- GIVEN TEXT:
▬▬▬
Democracy is also woven throughout the curriculum with opportunities for pupils to vote and elect through the choices that they are given. Some examples of this include Yr6 (election of two nominations for Pupil Parliament), whole school (voting in of House Captains), and the chance to vote for music played at lunch time and assemblies. Additionally, Yr6 visits Lavender Court Rooms in Clapham.
The new PSHE curriculum, introduced in 2018/19, can be seen on the PSHE curriculum page.
So what next?
As detailed in the SDP, Meadlands Senior Leaders are focusing heavily upon a broad and balanced curriculum during the course of this academic year, with the development of our Curriculum Intent/Offer. Following this, subject leaders will be completing a number of mini projects:
Curriculum assessment in non-core subjects (by which a review of standards, quality of learning, progression of skills as well as what ‘expected’ looks like in different year groups for different subjects)
We expect to see SMSC woven specifically into PSHE, RE, Assembly and aspects of Literacy and through our annual International Week. We are avoiding the ‘everywhere and nowhere’ by ensuring that the learning in these key subjects is substantial and significant. See points above!
We are developing an early transition programme so that our EHCP pupils in Year 5 are supported through the application process into Year 7 and our Year 6 children are well prepared emotionally and academically for the move into senior school.
Development of a whole school prayer. Something which the children can develop and can be used as reflection time at the end of our assemblies.
▬▬▬
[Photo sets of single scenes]
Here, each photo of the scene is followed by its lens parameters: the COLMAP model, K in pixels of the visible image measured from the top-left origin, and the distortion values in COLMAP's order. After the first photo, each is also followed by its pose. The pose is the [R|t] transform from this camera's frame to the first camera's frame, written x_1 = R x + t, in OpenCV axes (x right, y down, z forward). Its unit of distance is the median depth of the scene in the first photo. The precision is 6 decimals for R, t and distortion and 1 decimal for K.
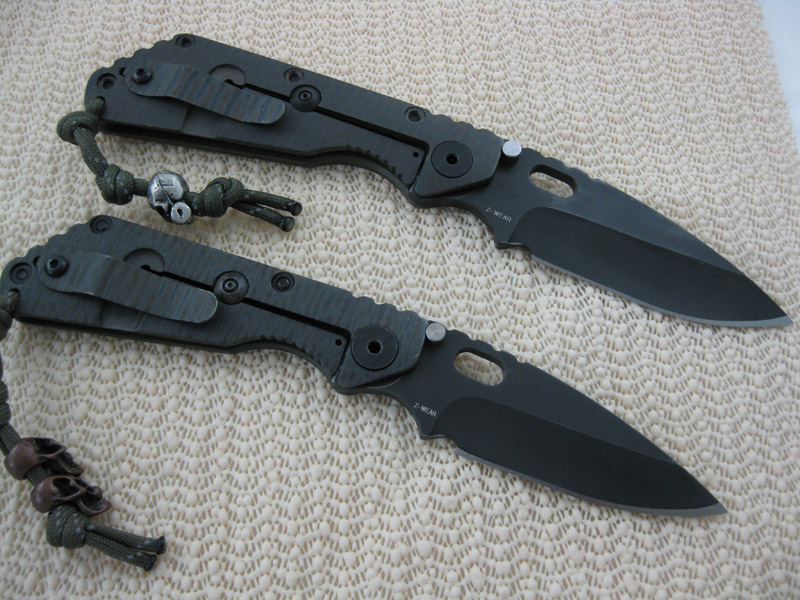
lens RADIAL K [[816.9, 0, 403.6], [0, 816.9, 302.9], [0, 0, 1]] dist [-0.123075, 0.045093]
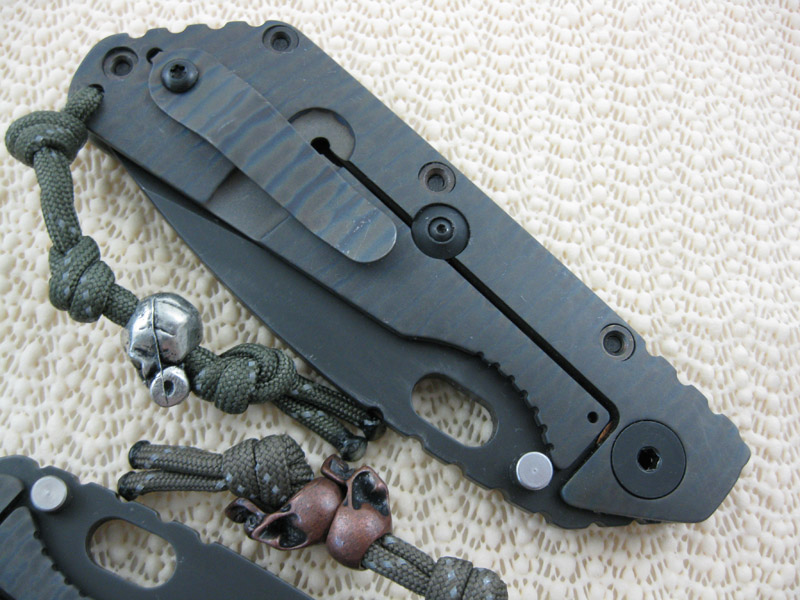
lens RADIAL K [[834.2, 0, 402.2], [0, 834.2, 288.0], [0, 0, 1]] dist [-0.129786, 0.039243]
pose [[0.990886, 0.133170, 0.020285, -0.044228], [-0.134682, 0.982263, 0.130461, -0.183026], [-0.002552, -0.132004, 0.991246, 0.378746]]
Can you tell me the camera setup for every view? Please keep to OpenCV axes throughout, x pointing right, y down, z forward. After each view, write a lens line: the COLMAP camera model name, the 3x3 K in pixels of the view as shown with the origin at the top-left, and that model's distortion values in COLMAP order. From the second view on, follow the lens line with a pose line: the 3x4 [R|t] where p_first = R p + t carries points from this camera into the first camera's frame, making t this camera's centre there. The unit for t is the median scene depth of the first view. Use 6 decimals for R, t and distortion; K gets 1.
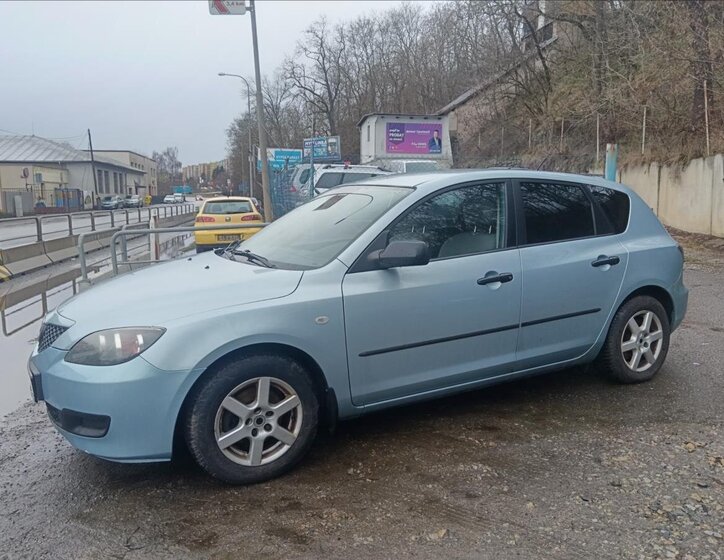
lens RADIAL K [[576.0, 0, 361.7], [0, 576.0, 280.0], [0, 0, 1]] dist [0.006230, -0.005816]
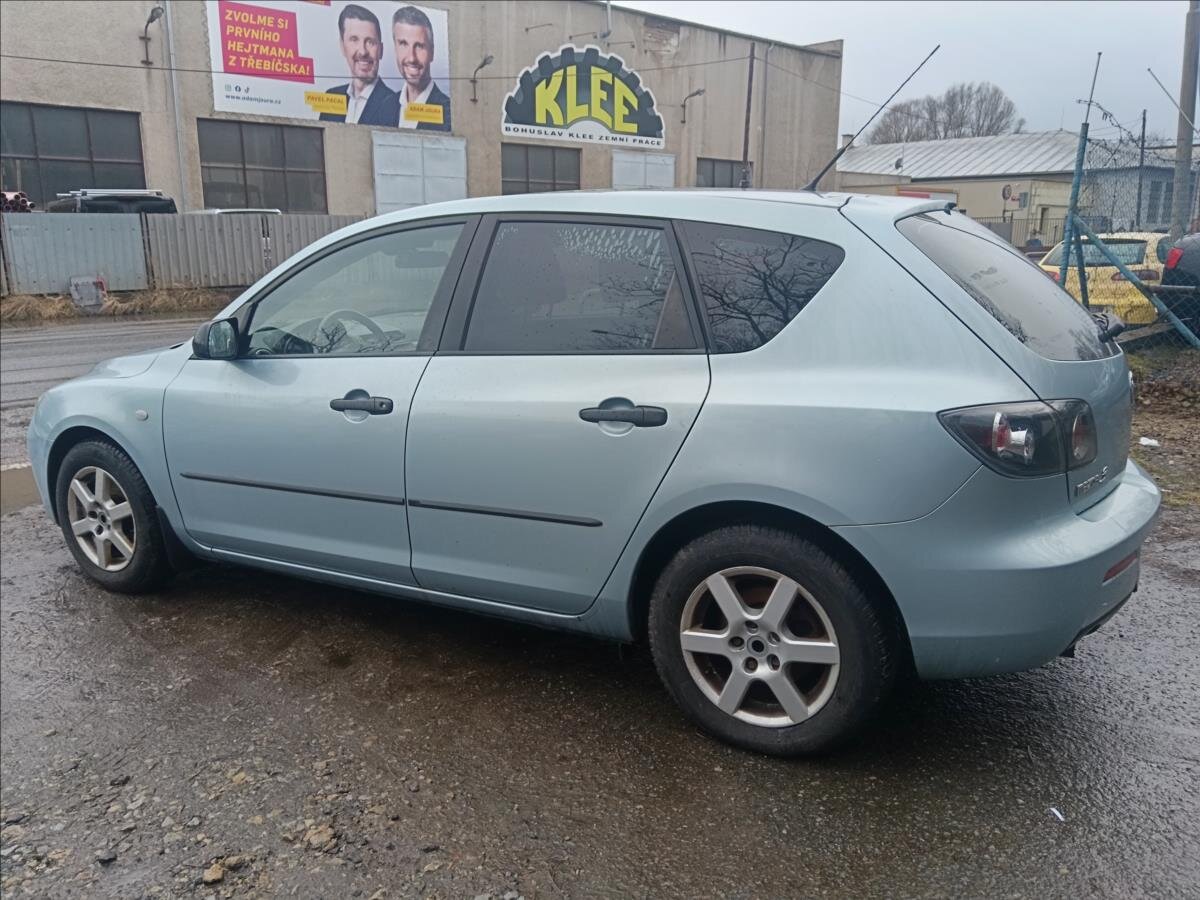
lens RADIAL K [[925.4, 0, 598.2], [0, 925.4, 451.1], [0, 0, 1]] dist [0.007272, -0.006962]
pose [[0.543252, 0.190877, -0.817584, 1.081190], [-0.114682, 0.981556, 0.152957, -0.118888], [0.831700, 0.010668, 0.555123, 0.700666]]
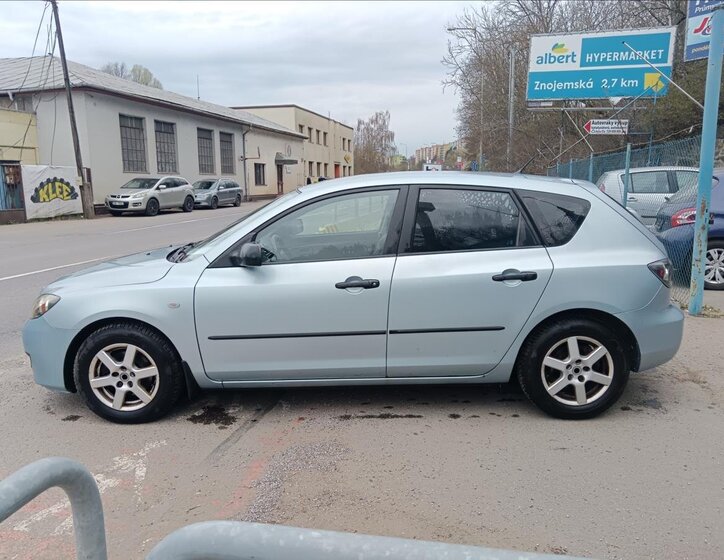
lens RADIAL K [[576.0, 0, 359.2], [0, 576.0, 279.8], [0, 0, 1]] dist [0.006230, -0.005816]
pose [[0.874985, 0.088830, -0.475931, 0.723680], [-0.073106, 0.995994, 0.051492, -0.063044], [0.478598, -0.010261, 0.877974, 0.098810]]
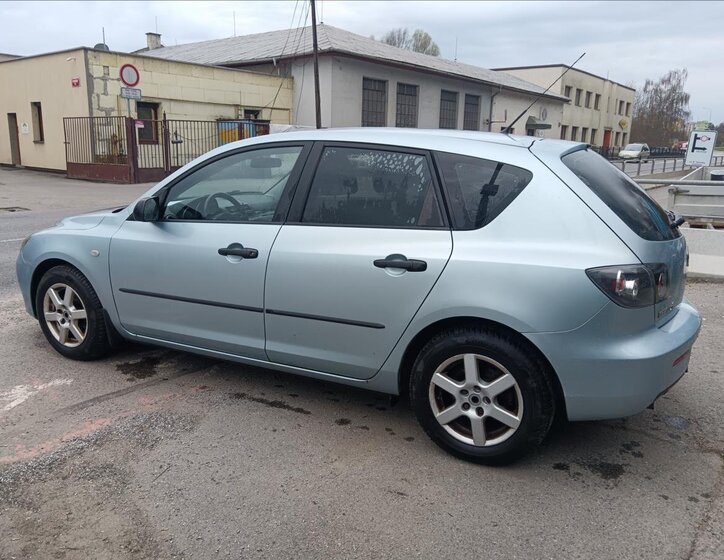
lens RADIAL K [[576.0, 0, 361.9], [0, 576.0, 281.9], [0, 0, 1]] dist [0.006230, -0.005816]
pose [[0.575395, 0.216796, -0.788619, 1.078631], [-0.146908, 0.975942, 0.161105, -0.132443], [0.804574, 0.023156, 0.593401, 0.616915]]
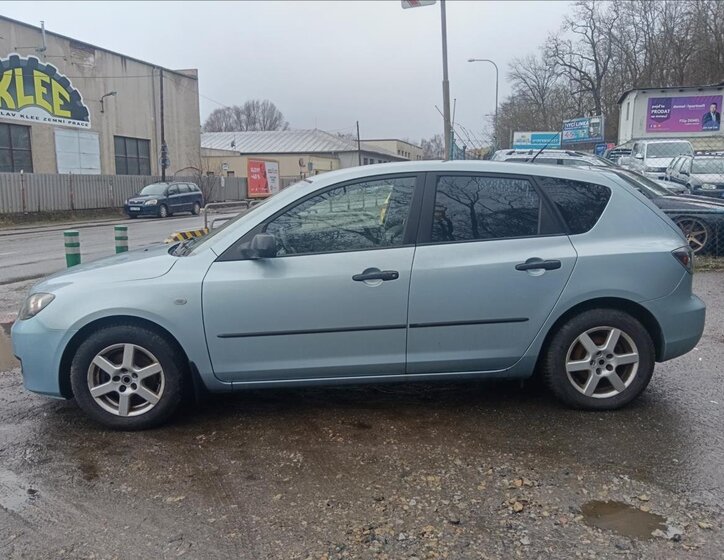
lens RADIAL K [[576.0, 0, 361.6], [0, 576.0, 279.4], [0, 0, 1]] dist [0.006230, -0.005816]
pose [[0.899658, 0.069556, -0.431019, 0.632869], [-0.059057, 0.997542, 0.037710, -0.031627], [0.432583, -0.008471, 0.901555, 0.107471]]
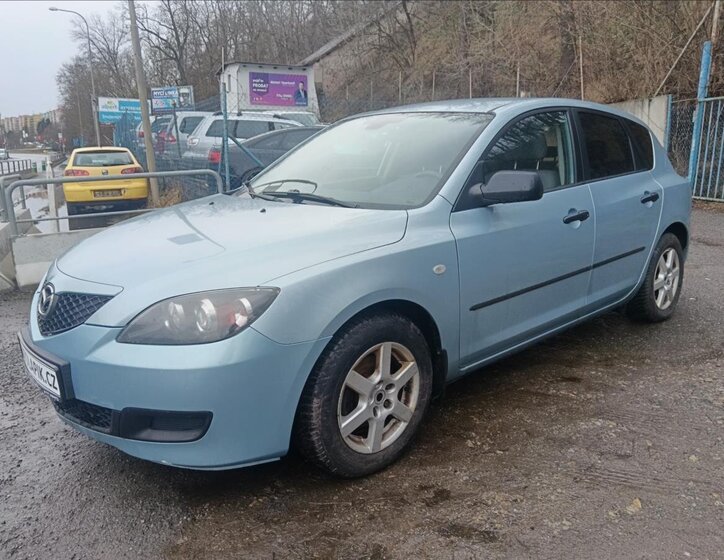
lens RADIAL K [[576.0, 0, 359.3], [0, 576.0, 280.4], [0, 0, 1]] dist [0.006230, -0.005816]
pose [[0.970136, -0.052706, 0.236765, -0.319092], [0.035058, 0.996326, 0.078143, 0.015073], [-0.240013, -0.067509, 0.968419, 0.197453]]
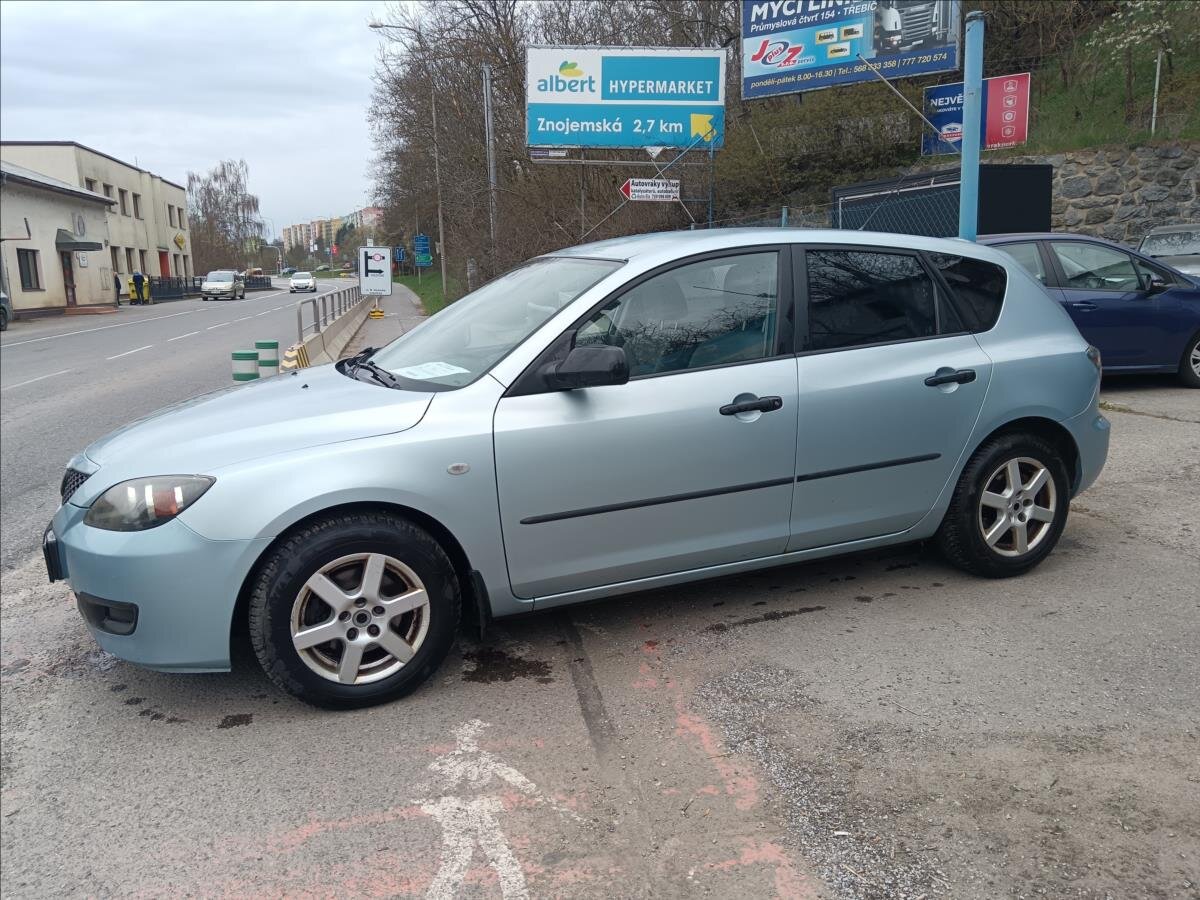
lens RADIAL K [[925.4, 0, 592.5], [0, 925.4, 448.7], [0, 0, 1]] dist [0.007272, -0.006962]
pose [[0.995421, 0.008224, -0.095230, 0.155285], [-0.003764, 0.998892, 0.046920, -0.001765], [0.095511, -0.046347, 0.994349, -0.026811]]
▬▬▬
- TASK REQUIREMENTS:
Translate this sentence from the school curriculum text into French: "The new PSHE curriculum, introduced in 2018/19, can be seen on the PSHE curriculum page."

- WORKED SOLUTION:
Le nouveau programme de PSHE, introduit en 2018/19, peut être consulté sur la page du programme de PSHE.